Post
Topic
Board Development & Technical Discussion
Re: Is the 21 million bitcoin limit unchangeable?
by
archaeopteryx
on 22/03/2013, 09:28:30 UTC
21000000 * COIN is the theoretical upperbound of bitcoin's entire money supply. Of course no one account or transaction can have more than that number, so it is used to check that a given money value is within the valid range.

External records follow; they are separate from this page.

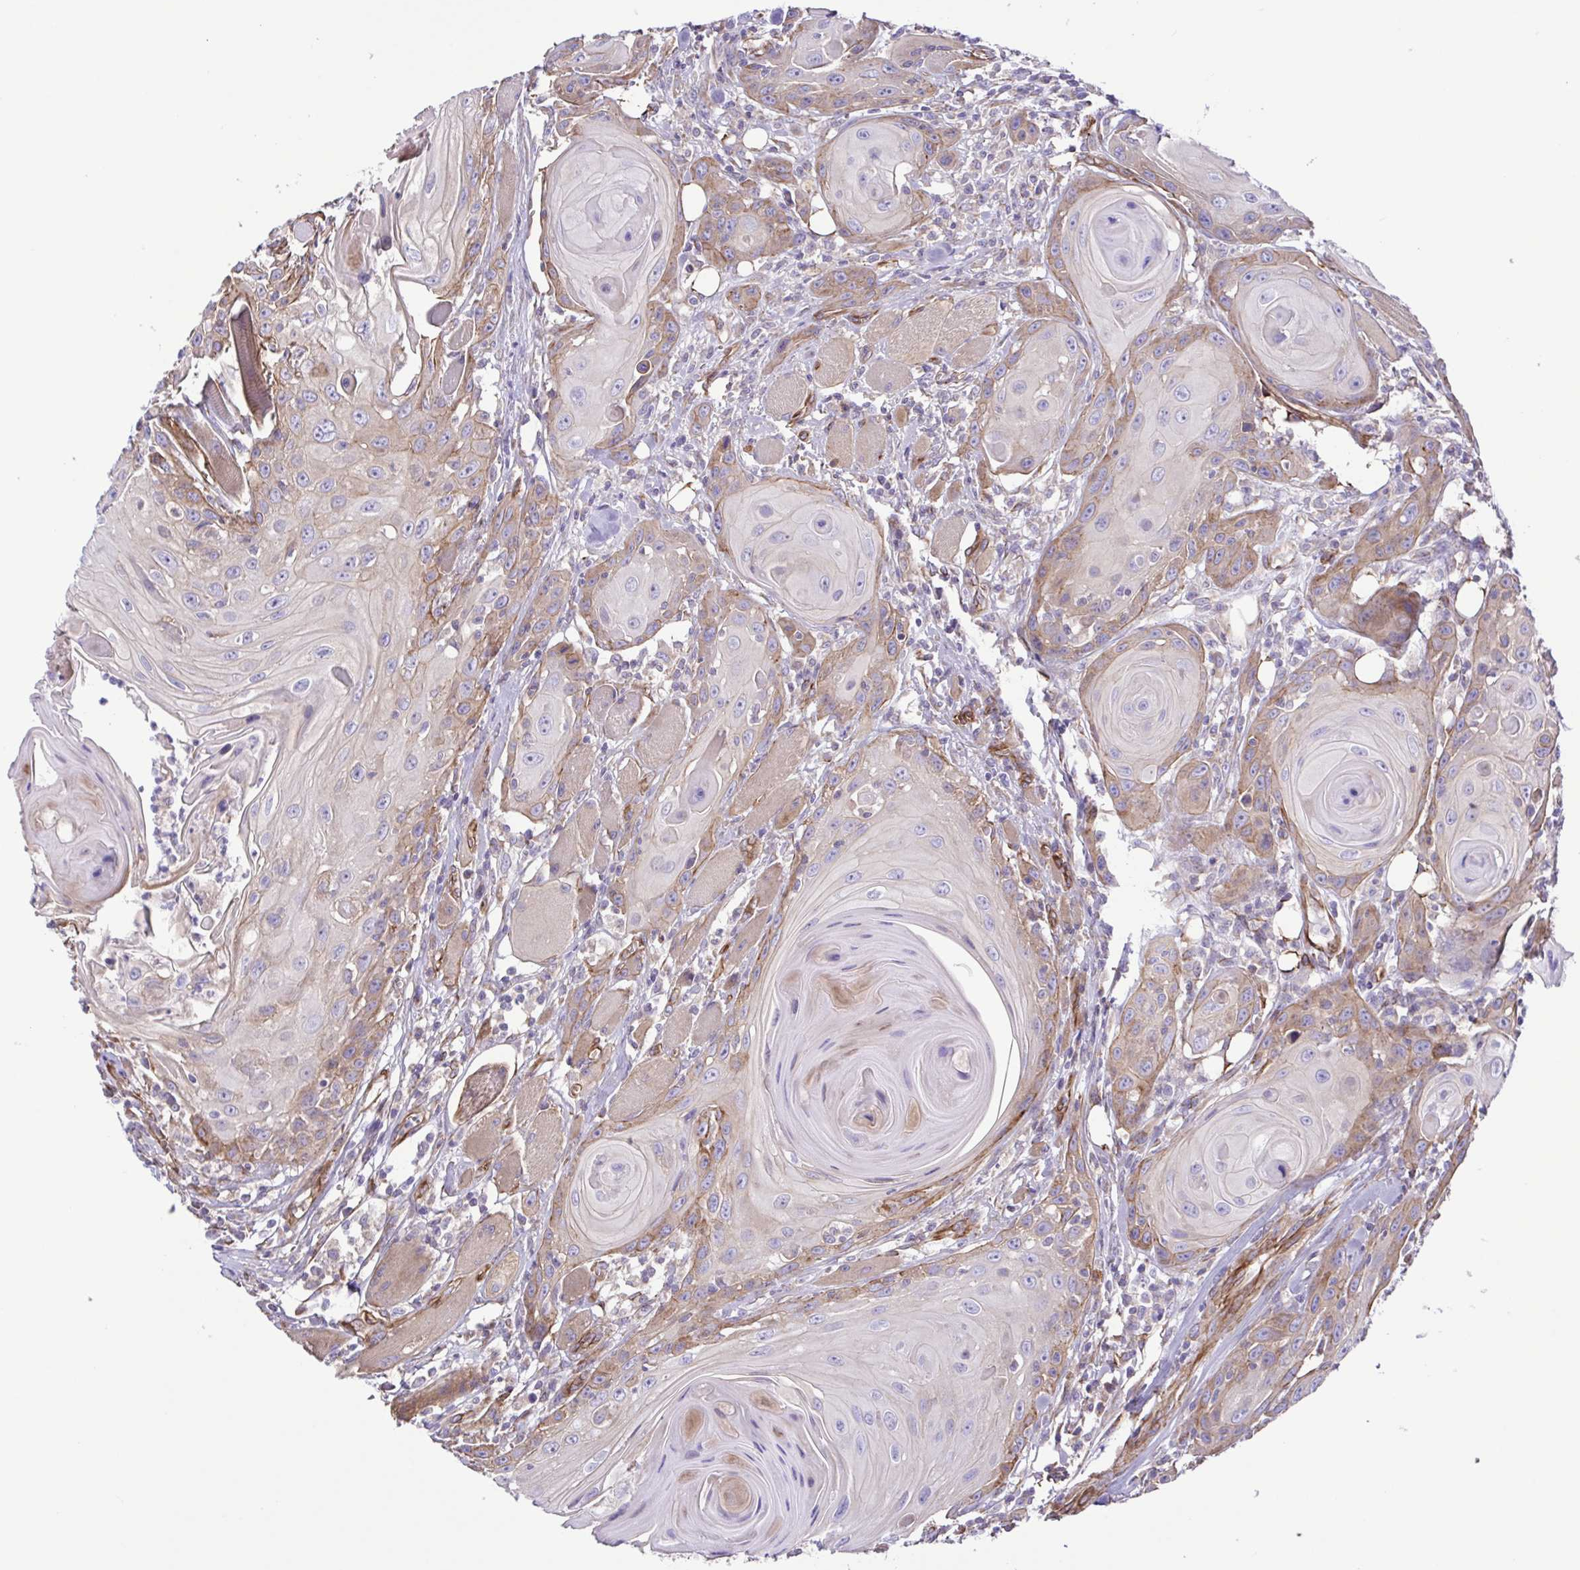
{"staining": {"intensity": "moderate", "quantity": "25%-75%", "location": "cytoplasmic/membranous"}, "tissue": "head and neck cancer", "cell_type": "Tumor cells", "image_type": "cancer", "snomed": [{"axis": "morphology", "description": "Squamous cell carcinoma, NOS"}, {"axis": "topography", "description": "Head-Neck"}], "caption": "Head and neck cancer tissue reveals moderate cytoplasmic/membranous staining in about 25%-75% of tumor cells, visualized by immunohistochemistry.", "gene": "FLT1", "patient": {"sex": "female", "age": 80}}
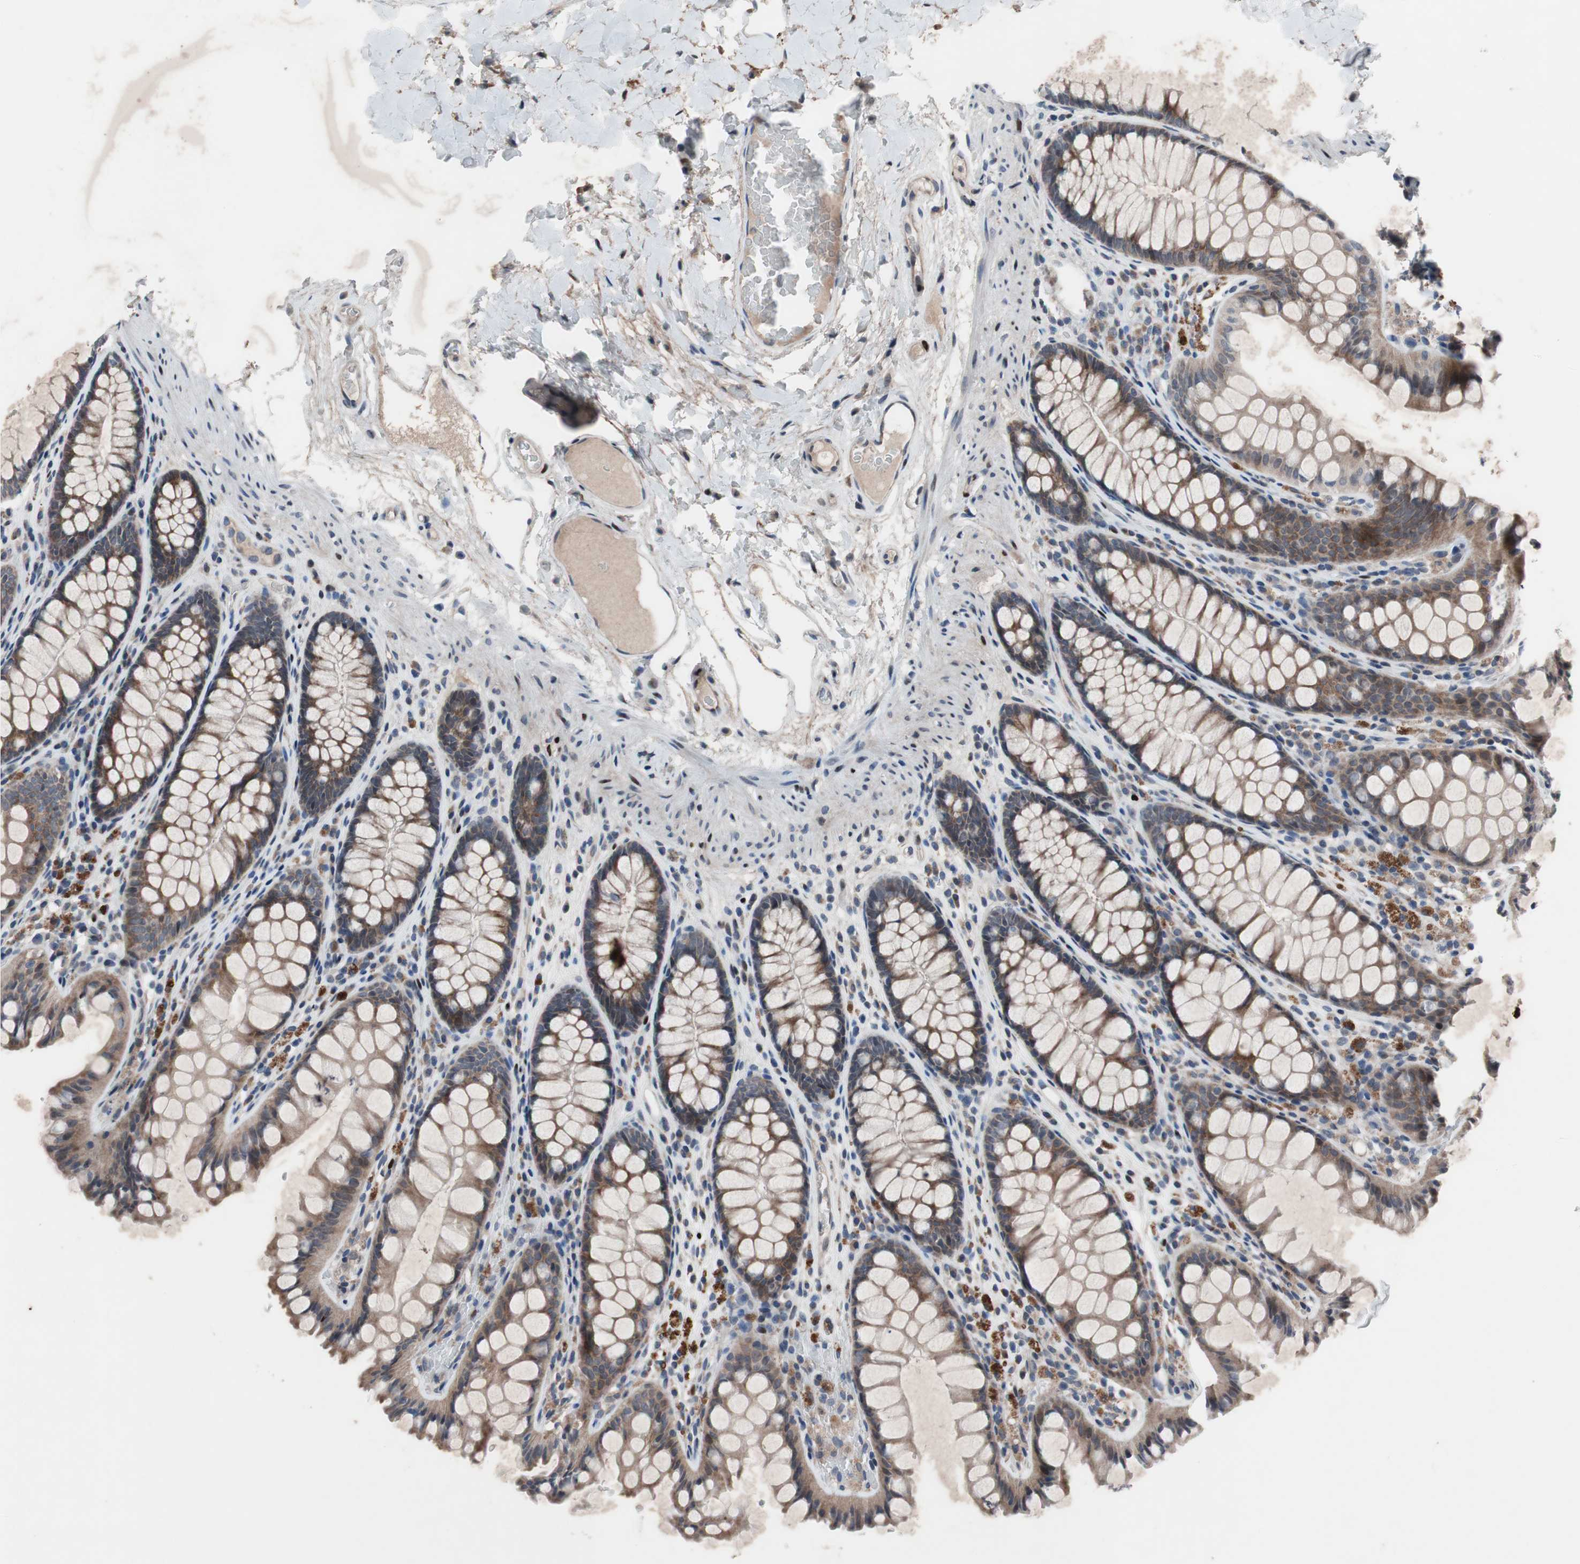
{"staining": {"intensity": "weak", "quantity": "25%-75%", "location": "cytoplasmic/membranous"}, "tissue": "colon", "cell_type": "Endothelial cells", "image_type": "normal", "snomed": [{"axis": "morphology", "description": "Normal tissue, NOS"}, {"axis": "topography", "description": "Colon"}], "caption": "Human colon stained with a brown dye exhibits weak cytoplasmic/membranous positive staining in about 25%-75% of endothelial cells.", "gene": "MUTYH", "patient": {"sex": "female", "age": 55}}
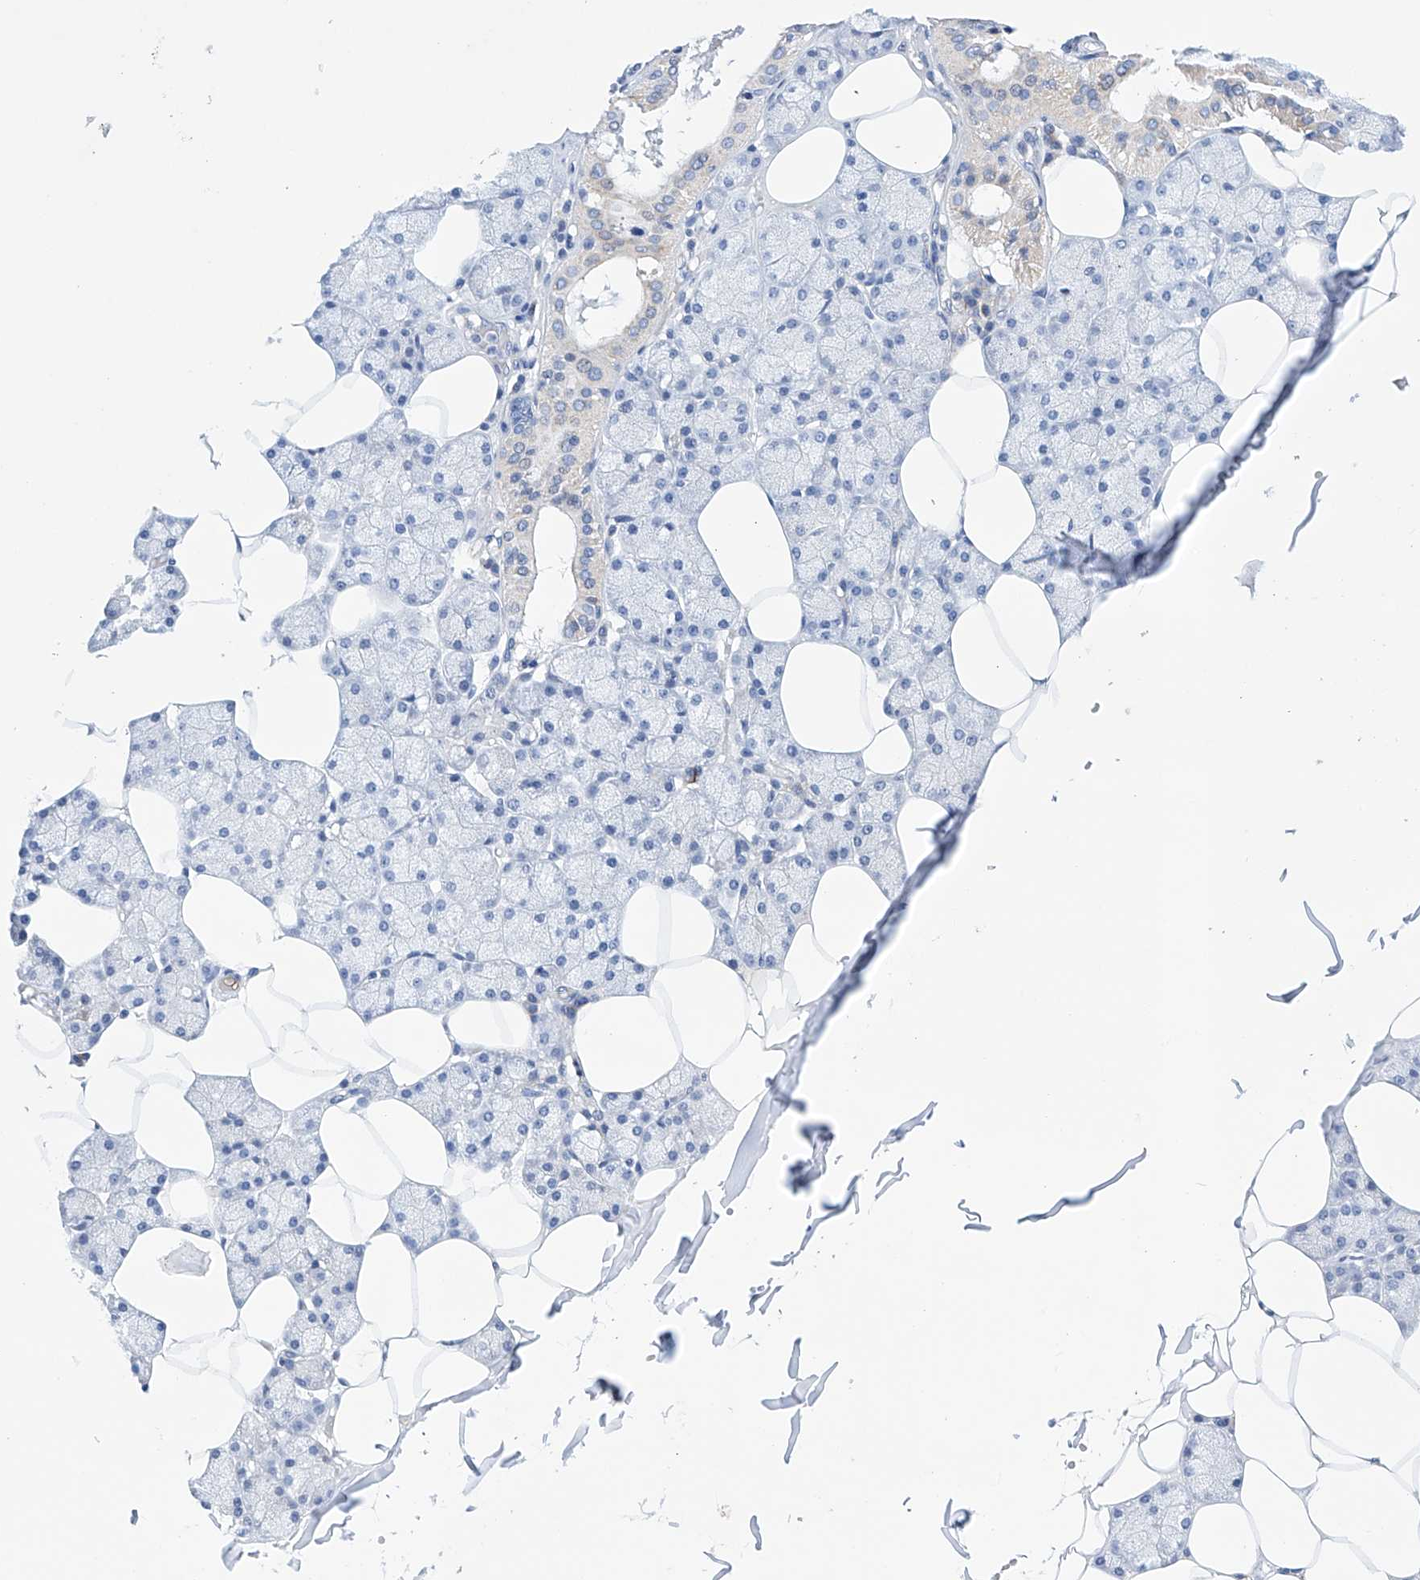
{"staining": {"intensity": "negative", "quantity": "none", "location": "none"}, "tissue": "salivary gland", "cell_type": "Glandular cells", "image_type": "normal", "snomed": [{"axis": "morphology", "description": "Normal tissue, NOS"}, {"axis": "topography", "description": "Salivary gland"}], "caption": "An immunohistochemistry (IHC) photomicrograph of normal salivary gland is shown. There is no staining in glandular cells of salivary gland. (IHC, brightfield microscopy, high magnification).", "gene": "ETV7", "patient": {"sex": "male", "age": 62}}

To understand how this limit came about, you need to understand the function GetBlockValue() that give rise to the upperbound of 21M * COIN: MAX_MONEY = 2 * 210000 * 50 * COIN

Code:
int64 static GetBlockValue(int nHeight, int64 nFees)
{
    int64 nSubsidy = 50 * COIN;

    // Subsidy is cut in half every 210000 blocks, which will occur approximately every 4 years
    nSubsidy >>= (nHeight / 210000);

    return nSubsidy + nFees;
}

I think I understand the GetBlockValue function (I spent most of my allotted time in the newbie pool digging through the Bitcoin source code and asking some questions). The math works out to be 20,999,999.9769 total Bitcoins mined at block #6,930,000 if I calculated it correctly. What I don't quite understand is the purpose for this line:

Code:
inline bool MoneyRange(int64 nValue) { return (nValue >= 0 && nValue <= MAX_MONEY); }

as a transaction will never even come close to that amount, and neither will any given Bitcoin address. Given the ~21 million COIN limit created by GetBlockValue, why is it necessary to check "nValue" to make sure it is within 0 - 21,000,000?